Data extracts |
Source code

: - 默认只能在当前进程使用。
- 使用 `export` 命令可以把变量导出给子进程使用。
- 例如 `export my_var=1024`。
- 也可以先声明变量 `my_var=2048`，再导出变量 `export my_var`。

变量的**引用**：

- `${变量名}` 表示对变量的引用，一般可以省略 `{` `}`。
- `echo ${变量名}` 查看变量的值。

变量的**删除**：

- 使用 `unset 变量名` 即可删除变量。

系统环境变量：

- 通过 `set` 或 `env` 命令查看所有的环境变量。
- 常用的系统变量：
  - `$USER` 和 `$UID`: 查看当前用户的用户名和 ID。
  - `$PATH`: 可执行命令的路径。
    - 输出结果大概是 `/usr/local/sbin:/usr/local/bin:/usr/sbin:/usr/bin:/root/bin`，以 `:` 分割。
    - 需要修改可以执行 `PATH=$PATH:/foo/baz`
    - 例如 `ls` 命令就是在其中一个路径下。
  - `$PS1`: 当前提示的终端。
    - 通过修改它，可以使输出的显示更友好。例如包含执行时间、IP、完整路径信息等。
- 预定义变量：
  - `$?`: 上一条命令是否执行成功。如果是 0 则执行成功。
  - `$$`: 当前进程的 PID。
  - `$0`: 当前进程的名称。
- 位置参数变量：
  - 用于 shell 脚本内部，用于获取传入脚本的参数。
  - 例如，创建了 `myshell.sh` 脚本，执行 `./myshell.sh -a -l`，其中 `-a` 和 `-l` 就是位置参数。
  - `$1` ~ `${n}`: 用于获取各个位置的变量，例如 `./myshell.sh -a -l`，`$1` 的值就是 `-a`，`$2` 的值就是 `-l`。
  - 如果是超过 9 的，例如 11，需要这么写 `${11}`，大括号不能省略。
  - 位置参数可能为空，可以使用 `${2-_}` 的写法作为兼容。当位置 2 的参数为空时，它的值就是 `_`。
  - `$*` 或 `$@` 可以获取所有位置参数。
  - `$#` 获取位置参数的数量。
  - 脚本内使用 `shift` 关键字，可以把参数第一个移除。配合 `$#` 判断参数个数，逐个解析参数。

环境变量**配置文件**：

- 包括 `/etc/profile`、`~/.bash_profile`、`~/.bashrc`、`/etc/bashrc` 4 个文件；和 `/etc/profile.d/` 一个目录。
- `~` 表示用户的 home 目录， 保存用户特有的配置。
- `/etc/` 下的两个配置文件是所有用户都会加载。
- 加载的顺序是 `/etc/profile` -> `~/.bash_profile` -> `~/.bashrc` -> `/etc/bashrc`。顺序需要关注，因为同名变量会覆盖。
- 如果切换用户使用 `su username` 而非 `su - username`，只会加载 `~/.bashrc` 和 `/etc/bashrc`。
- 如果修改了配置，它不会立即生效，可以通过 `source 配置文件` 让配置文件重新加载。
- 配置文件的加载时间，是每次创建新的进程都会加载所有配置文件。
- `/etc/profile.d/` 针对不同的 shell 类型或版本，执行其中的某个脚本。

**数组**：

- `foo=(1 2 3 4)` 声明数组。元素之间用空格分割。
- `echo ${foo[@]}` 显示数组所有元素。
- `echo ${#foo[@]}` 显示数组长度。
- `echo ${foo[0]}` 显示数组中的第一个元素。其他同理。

What this task involves | Using the listing, filter for "export" and return the matching lines.

Result of this task |
- 使用 `export` 命令可以把变量导出给子进程使用。
- 例如 `export my_var=1024`。
- 也可以先声明变量 `my_var=2048`，再导出变量 `export my_var`。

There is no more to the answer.